Exercise brief: Retype the data below exactly; skip every image.

Raw data:
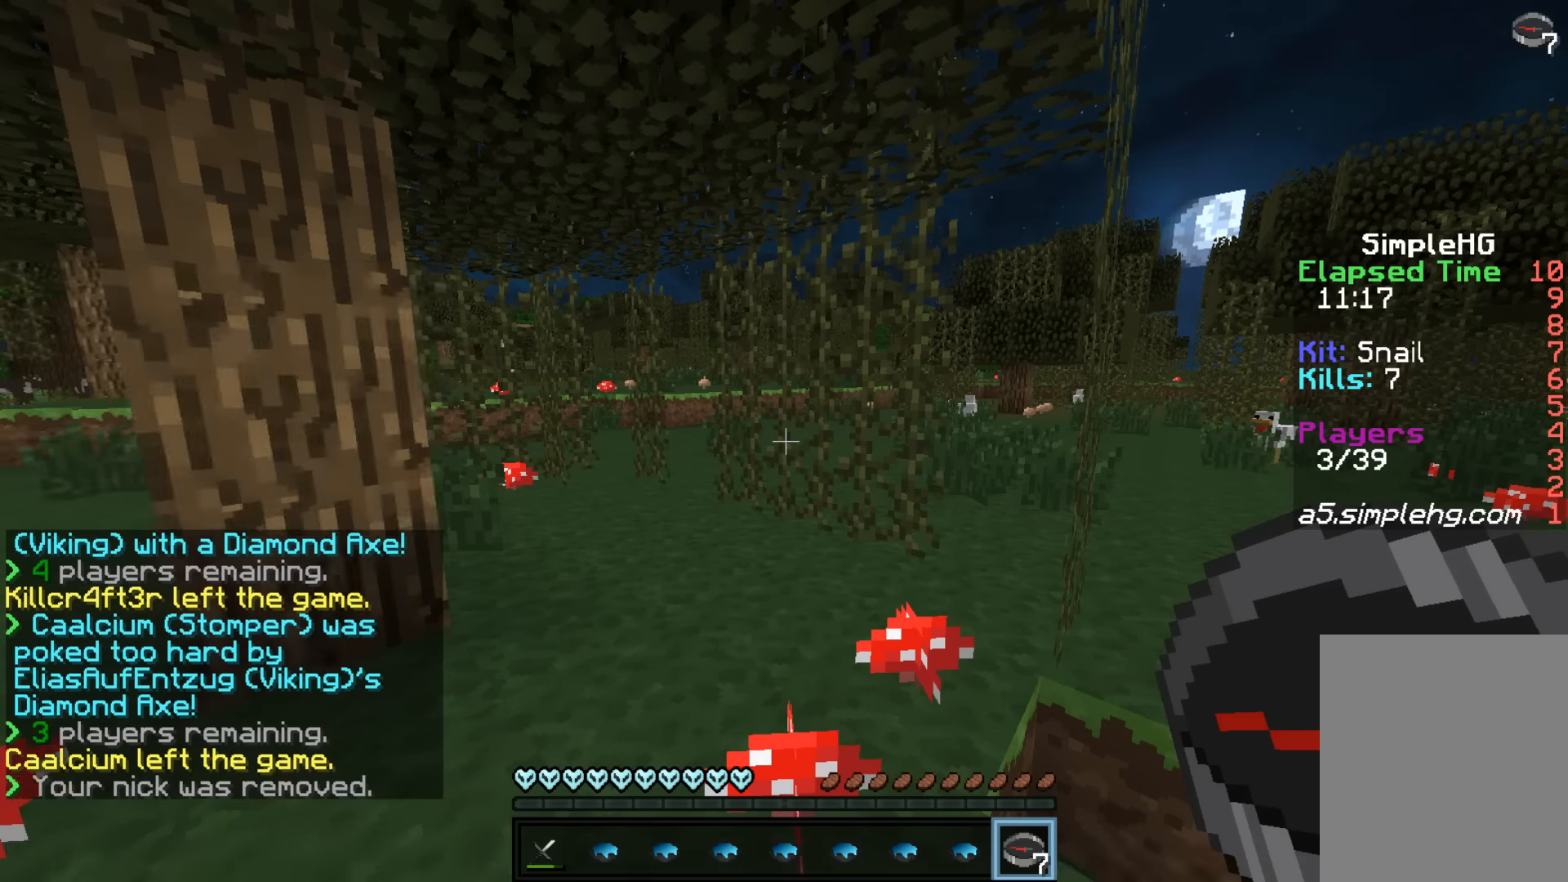
Gameplay with keyboard and mouse; each line is a JSON object with the keys and mouse buttons held at the frame after it. "events" lists presses ("down") and releases ("up") of "a", "d", "s", "w", "mouse_left" and "mouse_right" between this image and that frame as [ms after this image, input, new state], when the widget could be followed in between. "mouse_left", "mouse_right" = the "left", "right" buttons of the "mouse" list. No other keys are recorded. Fast repeated clicks can show as one long hold. Mouse movement is not recorded.
{"keys": ["w"], "mouse": [], "events": [[33, "w", "down"]]}
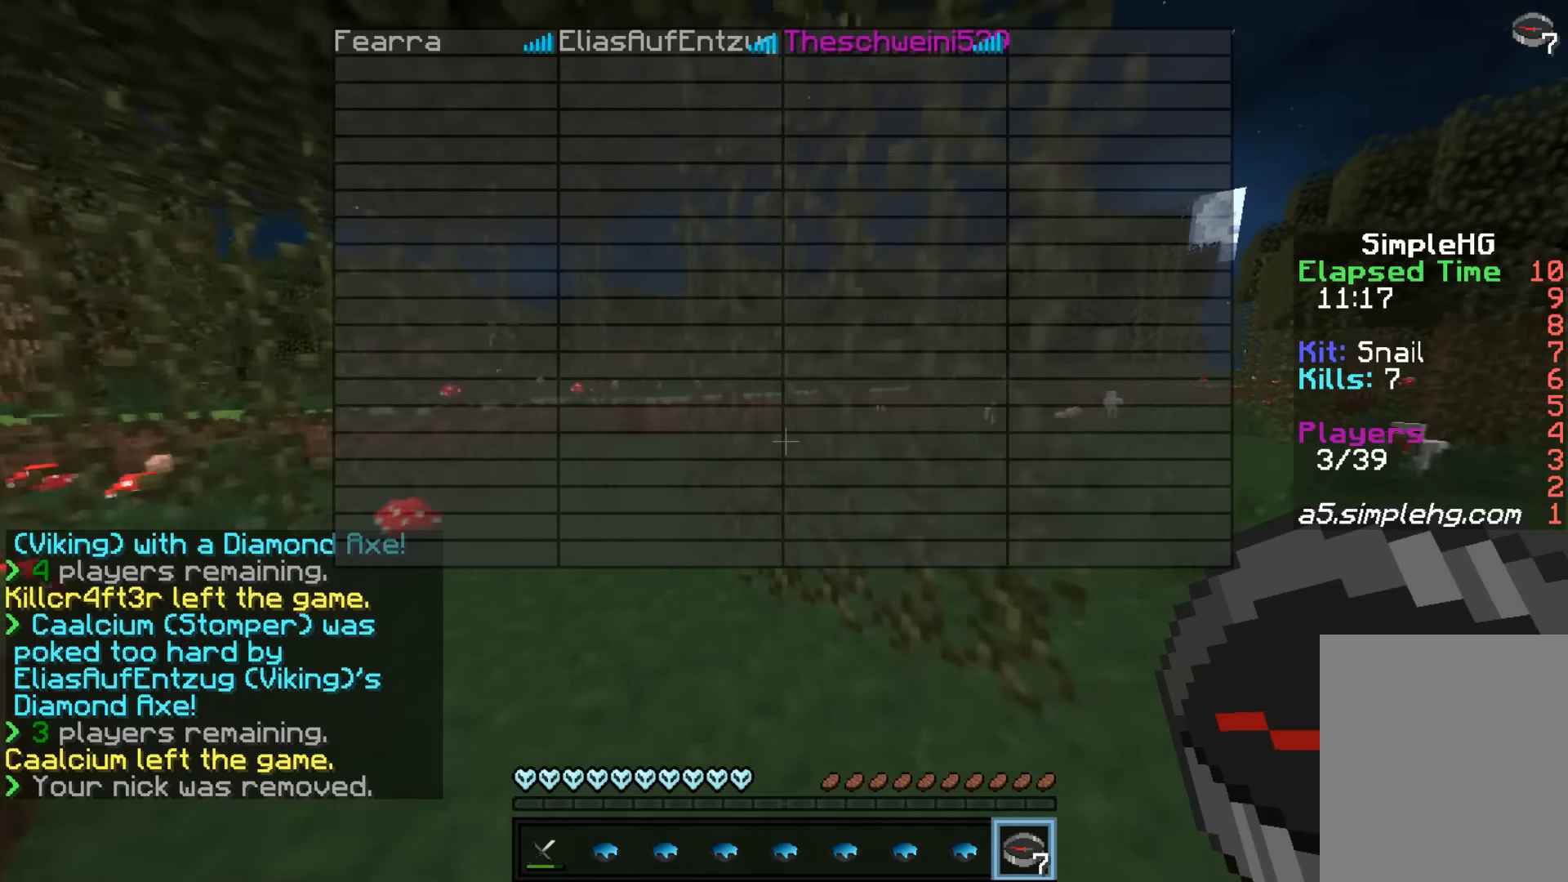
{"keys": ["w"], "mouse": [], "events": []}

Problem solution:
Gameplay with keyboard and mouse; each line is a JSON object with the keys and mouse buttons held at the frame after it. "events" lists presses ("down") and releases ("up") of "a", "d", "s", "w", "mouse_left" and "mouse_right" between this image and that frame as [ms after this image, input, new state], when the widget could be followed in between. "mouse_left", "mouse_right" = the "left", "right" buttons of the "mouse" list. No other keys are recorded. Fast repeated clicks can show as one long hold. Mouse movement is not recorded.
{"keys": ["w"], "mouse": [], "events": [[33, "w", "down"]]}
{"keys": ["w"], "mouse": [], "events": []}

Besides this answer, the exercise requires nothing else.